Task instructions: Repeat the stretch of entries below from the line with "M925 104H971L970 121 978 122V138L925 136Z" through the line with "M1324 1527H1347V1572H1323Z". Include both ends and add nothing.

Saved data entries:
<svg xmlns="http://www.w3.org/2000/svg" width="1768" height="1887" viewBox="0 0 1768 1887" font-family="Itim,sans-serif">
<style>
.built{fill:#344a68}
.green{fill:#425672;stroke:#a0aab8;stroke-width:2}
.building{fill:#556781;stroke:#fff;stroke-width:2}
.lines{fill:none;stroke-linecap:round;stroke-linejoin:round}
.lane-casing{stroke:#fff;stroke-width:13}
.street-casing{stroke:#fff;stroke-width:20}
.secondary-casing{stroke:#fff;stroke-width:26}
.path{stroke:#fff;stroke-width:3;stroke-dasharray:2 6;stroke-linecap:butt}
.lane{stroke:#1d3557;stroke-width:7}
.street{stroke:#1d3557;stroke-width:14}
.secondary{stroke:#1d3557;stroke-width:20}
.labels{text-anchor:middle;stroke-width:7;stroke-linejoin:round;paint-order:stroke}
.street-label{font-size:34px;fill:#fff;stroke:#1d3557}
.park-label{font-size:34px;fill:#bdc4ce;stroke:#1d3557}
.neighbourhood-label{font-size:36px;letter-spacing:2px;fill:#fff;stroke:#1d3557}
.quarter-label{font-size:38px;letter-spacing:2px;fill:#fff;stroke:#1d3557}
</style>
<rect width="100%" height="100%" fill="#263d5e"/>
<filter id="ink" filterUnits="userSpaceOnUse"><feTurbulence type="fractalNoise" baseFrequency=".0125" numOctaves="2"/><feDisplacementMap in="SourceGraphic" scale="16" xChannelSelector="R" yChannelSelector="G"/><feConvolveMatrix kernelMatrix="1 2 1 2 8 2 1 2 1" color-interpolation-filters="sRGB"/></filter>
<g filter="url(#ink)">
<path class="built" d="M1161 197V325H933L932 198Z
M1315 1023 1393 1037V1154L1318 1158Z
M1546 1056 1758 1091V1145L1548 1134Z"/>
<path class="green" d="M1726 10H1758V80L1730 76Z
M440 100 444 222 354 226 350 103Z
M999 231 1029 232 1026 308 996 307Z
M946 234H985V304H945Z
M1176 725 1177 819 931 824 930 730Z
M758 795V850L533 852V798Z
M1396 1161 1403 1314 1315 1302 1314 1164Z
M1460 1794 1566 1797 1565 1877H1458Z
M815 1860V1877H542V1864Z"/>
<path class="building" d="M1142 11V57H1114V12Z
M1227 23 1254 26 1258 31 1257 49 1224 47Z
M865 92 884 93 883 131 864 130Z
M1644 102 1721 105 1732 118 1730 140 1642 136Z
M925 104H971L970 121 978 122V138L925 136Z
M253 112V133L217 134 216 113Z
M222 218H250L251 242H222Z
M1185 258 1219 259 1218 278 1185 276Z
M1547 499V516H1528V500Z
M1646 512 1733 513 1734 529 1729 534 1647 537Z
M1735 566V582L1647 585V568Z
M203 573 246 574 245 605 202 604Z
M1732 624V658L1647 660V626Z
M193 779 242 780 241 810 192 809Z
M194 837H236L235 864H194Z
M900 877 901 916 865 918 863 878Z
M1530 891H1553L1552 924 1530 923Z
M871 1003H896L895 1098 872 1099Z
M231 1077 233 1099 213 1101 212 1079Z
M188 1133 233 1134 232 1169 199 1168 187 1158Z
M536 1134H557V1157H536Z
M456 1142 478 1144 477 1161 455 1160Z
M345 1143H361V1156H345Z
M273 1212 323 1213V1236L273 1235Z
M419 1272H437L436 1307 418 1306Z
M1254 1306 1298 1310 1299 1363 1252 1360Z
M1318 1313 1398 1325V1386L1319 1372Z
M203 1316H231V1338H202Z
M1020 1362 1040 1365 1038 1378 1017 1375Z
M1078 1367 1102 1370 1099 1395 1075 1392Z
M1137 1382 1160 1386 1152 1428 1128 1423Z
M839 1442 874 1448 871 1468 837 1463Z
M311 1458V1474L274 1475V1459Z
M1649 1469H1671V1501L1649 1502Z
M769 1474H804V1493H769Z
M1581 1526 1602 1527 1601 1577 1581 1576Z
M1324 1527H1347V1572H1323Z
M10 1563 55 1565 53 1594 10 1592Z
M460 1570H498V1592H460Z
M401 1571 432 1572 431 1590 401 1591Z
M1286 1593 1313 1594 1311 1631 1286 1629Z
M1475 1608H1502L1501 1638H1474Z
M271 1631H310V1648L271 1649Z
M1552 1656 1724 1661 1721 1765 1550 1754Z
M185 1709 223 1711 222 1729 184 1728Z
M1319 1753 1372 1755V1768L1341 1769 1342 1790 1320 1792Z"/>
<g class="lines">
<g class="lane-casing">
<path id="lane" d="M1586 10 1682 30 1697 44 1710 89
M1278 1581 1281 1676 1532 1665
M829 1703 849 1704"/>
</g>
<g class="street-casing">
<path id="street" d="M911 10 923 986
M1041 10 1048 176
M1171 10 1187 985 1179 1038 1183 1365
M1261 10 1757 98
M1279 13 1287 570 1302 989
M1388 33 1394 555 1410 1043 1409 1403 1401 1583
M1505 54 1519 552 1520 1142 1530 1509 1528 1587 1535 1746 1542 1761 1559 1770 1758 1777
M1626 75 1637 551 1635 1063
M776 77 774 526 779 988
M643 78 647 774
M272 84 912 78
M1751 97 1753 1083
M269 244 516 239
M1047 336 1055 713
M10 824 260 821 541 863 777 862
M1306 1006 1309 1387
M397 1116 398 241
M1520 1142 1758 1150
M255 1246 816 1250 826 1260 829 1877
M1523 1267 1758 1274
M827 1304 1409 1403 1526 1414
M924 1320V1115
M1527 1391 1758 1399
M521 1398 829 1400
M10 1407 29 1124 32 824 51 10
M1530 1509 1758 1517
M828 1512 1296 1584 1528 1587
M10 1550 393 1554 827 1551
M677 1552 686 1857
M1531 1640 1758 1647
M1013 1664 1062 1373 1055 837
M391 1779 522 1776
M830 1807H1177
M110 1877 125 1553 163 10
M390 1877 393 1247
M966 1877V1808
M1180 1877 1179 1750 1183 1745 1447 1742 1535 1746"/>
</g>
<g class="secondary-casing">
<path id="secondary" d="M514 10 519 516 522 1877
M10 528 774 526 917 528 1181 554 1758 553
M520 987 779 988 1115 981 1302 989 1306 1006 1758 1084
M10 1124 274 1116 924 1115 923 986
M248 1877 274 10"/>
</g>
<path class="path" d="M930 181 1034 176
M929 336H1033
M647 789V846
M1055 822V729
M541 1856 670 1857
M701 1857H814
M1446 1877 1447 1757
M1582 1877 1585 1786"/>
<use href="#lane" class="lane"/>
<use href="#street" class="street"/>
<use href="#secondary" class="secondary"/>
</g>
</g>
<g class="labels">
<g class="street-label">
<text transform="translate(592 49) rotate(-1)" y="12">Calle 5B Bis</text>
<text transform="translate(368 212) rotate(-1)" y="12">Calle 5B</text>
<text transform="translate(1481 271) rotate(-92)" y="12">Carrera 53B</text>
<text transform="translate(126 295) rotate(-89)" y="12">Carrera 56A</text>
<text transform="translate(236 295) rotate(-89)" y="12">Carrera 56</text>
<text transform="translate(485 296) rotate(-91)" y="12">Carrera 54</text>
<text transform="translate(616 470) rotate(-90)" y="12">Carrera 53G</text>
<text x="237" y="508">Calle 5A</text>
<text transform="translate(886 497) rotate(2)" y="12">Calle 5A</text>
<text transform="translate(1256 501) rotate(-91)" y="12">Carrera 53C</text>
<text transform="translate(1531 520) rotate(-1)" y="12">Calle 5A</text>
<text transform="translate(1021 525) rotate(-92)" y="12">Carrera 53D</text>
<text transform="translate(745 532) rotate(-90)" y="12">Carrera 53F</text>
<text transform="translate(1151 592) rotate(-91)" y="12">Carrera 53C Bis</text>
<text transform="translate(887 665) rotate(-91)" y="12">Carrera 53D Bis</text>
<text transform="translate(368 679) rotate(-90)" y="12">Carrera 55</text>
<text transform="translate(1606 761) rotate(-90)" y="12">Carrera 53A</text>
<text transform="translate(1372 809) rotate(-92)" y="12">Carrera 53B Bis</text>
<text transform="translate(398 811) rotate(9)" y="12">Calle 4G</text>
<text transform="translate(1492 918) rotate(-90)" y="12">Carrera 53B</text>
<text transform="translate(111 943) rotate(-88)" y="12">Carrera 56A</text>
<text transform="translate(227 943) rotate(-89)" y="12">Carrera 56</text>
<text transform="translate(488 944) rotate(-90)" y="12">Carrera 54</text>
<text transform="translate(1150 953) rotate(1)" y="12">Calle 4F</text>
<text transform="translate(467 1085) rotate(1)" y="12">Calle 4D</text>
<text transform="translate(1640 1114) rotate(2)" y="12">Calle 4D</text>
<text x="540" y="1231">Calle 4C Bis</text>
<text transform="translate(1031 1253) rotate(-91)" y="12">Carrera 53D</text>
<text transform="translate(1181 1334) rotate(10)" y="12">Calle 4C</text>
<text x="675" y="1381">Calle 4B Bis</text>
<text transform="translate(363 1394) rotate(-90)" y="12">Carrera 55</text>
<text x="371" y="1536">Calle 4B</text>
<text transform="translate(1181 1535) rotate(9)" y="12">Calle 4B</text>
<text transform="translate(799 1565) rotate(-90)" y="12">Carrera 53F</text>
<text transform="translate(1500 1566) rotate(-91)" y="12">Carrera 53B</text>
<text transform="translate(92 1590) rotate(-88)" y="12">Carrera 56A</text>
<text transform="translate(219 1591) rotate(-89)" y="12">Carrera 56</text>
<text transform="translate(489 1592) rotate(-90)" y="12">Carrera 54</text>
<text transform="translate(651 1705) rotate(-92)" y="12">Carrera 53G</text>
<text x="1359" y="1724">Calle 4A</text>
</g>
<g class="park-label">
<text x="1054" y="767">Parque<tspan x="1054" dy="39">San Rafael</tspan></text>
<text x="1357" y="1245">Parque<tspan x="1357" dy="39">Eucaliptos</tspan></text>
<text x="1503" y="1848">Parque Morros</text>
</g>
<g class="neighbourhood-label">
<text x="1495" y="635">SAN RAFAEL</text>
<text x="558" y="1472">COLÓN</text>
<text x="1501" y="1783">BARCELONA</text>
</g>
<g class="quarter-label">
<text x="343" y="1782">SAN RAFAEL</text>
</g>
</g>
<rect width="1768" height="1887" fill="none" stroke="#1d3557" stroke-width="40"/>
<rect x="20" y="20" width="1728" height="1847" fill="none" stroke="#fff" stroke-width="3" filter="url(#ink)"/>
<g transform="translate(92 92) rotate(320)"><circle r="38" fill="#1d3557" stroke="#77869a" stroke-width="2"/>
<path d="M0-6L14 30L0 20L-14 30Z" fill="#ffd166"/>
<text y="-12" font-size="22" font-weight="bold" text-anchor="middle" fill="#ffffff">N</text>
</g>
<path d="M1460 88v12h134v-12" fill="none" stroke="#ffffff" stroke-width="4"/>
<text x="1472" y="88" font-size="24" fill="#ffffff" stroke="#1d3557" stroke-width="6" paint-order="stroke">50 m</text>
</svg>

Answer box:
M925 104H971L970 121 978 122V138L925 136Z
M253 112V133L217 134 216 113Z
M222 218H250L251 242H222Z
M1185 258 1219 259 1218 278 1185 276Z
M1547 499V516H1528V500Z
M1646 512 1733 513 1734 529 1729 534 1647 537Z
M1735 566V582L1647 585V568Z
M203 573 246 574 245 605 202 604Z
M1732 624V658L1647 660V626Z
M193 779 242 780 241 810 192 809Z
M194 837H236L235 864H194Z
M900 877 901 916 865 918 863 878Z
M1530 891H1553L1552 924 1530 923Z
M871 1003H896L895 1098 872 1099Z
M231 1077 233 1099 213 1101 212 1079Z
M188 1133 233 1134 232 1169 199 1168 187 1158Z
M536 1134H557V1157H536Z
M456 1142 478 1144 477 1161 455 1160Z
M345 1143H361V1156H345Z
M273 1212 323 1213V1236L273 1235Z
M419 1272H437L436 1307 418 1306Z
M1254 1306 1298 1310 1299 1363 1252 1360Z
M1318 1313 1398 1325V1386L1319 1372Z
M203 1316H231V1338H202Z
M1020 1362 1040 1365 1038 1378 1017 1375Z
M1078 1367 1102 1370 1099 1395 1075 1392Z
M1137 1382 1160 1386 1152 1428 1128 1423Z
M839 1442 874 1448 871 1468 837 1463Z
M311 1458V1474L274 1475V1459Z
M1649 1469H1671V1501L1649 1502Z
M769 1474H804V1493H769Z
M1581 1526 1602 1527 1601 1577 1581 1576Z
M1324 1527H1347V1572H1323Z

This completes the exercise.